_Task requirements_.
Output all entries exactly; images excluded.

········

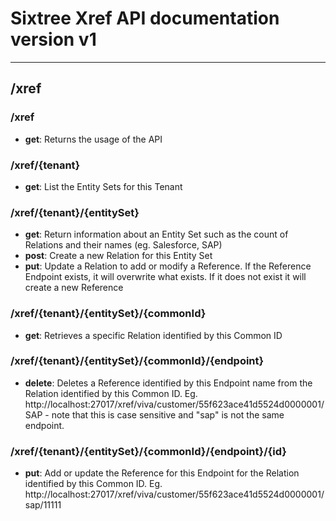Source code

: # Sixtree Xref API documentation version v1

---

## /xref

### /xref

* **get**: Returns the usage of the API

### /xref/{tenant}

* **get**: List the Entity Sets for this Tenant

### /xref/{tenant}/{entitySet}

* **get**: Return information about an Entity Set such as the count of Relations and their names (eg. Salesforce, SAP)
* **post**: Create a new Relation for this Entity Set
* **put**: Update a Relation to add or modify a Reference. If the Reference Endpoint exists, it will overwrite what exists. If it does not exist it will create a new Reference

### /xref/{tenant}/{entitySet}/{commonId}

* **get**: Retrieves a specific Relation identified by this Common ID

### /xref/{tenant}/{entitySet}/{commonId}/{endpoint}

* **delete**: Deletes a Reference identified by this Endpoint name from the Relation identified by this Common ID. Eg. http://localhost:27017/xref/viva/customer/55f623ace41d5524d0000001/SAP - note that this is case sensitive and "sap" is not the same endpoint.

### /xref/{tenant}/{entitySet}/{commonId}/{endpoint}/{id}

* **put**: Add or update the Reference for this Endpoint for the Relation identified by this Common ID. Eg. http://localhost:27017/xref/viva/customer/55f623ace41d5524d0000001/sap/11111

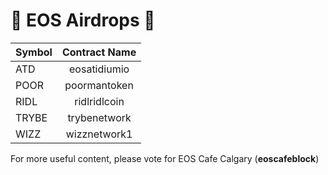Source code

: # 🚀 EOS Airdrops  🚀

| Symbol        | Contract Name |
| ------------- |:-------------:|
| ATD           | eosatidiumio  |
| POOR          | poormantoken  |
| RIDL          | ridlridlcoin  |
| TRYBE         | trybenetwork  |
| WIZZ          | wizznetwork1  |

For more useful content, please vote for EOS Cafe Calgary (**eoscafeblock**)
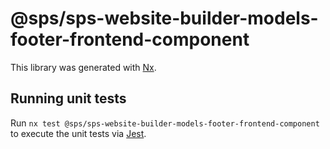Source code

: # @sps/sps-website-builder-models-footer-frontend-component

This library was generated with [Nx](https://nx.dev).

## Running unit tests

Run `nx test @sps/sps-website-builder-models-footer-frontend-component` to execute the unit tests via [Jest](https://jestjs.io).
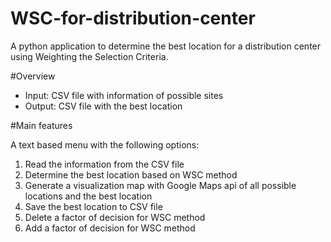 # WSC-for-distribution-center
A python application to determine the best location for a distribution center using Weighting the Selection Criteria.

#Overview

* Input: CSV file with information of possible sites
* Output: CSV file with the best location

#Main features

A text based menu with the following options:

1. Read the information from the CSV file
2. Determine the best location based on WSC method
3. Generate a visualization map with Google Maps api of all possible locations and the best location
4. Save the best location to CSV file
5. Delete a factor of decision for WSC method
6. Add a factor of decision for WSC method

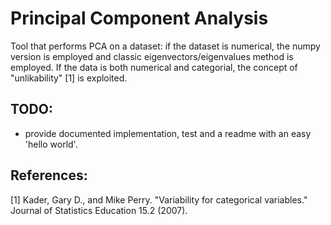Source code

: # Principal Component Analysis

Tool that performs PCA on a dataset: if the dataset is numerical, the numpy version is employed
and classic eigenvectors/eigenvalues method is employed. If the data is both numerical and categorial,
the concept of "unlikability" [1] is exploited.

## TODO:
- provide documented implementation, test and a readme with an easy 'hello world'.

## References:
[1] Kader, Gary D., and Mike Perry. "Variability for categorical variables." Journal of Statistics Education 15.2 (2007).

········

_Problem solution_.
Source code

: # Sixtree Xref API documentation version v1

---

## /xref

### /xref

* **get**: Returns the usage of the API

### /xref/{tenant}

* **get**: List the Entity Sets for this Tenant

### /xref/{tenant}/{entitySet}

* **get**: Return information about an Entity Set such as the count of Relations and their names (eg. Salesforce, SAP)
* **post**: Create a new Relation for this Entity Set
* **put**: Update a Relation to add or modify a Reference. If the Reference Endpoint exists, it will overwrite what exists. If it does not exist it will create a new Reference

### /xref/{tenant}/{entitySet}/{commonId}

* **get**: Retrieves a specific Relation identified by this Common ID

### /xref/{tenant}/{entitySet}/{commonId}/{endpoint}

* **delete**: Deletes a Reference identified by this Endpoint name from the Relation identified by this Common ID. Eg. http://localhost:27017/xref/viva/customer/55f623ace41d5524d0000001/SAP - note that this is case sensitive and "sap" is not the same endpoint.

### /xref/{tenant}/{entitySet}/{commonId}/{endpoint}/{id}

* **put**: Add or update the Reference for this Endpoint for the Relation identified by this Common ID. Eg. http://localhost:27017/xref/viva/customer/55f623ace41d5524d0000001/sap/11111

Source code

: # 🚀 EOS Airdrops  🚀

| Symbol        | Contract Name |
| ------------- |:-------------:|
| ATD           | eosatidiumio  |
| POOR          | poormantoken  |
| RIDL          | ridlridlcoin  |
| TRYBE         | trybenetwork  |
| WIZZ          | wizznetwork1  |

For more useful content, please vote for EOS Cafe Calgary (**eoscafeblock**)
Source code

: # @sps/sps-website-builder-models-footer-frontend-component

This library was generated with [Nx](https://nx.dev).

## Running unit tests

Run `nx test @sps/sps-website-builder-models-footer-frontend-component` to execute the unit tests via [Jest](https://jestjs.io).
 # WSC-for-distribution-center
A python application to determine the best location for a distribution center using Weighting the Selection Criteria.

#Overview

* Input: CSV file with information of possible sites
* Output: CSV file with the best location

#Main features

A text based menu with the following options:

1. Read the information from the CSV file
2. Determine the best location based on WSC method
3. Generate a visualization map with Google Maps api of all possible locations and the best location
4. Save the best location to CSV file
5. Delete a factor of decision for WSC method
6. Add a factor of decision for WSC method

Source code

: # Principal Component Analysis

Tool that performs PCA on a dataset: if the dataset is numerical, the numpy version is employed
and classic eigenvectors/eigenvalues method is employed. If the data is both numerical and categorial,
the concept of "unlikability" [1] is exploited.

## TODO:
- provide documented implementation, test and a readme with an easy 'hello world'.

## References:
[1] Kader, Gary D., and Mike Perry. "Variability for categorical variables." Journal of Statistics Education 15.2 (2007).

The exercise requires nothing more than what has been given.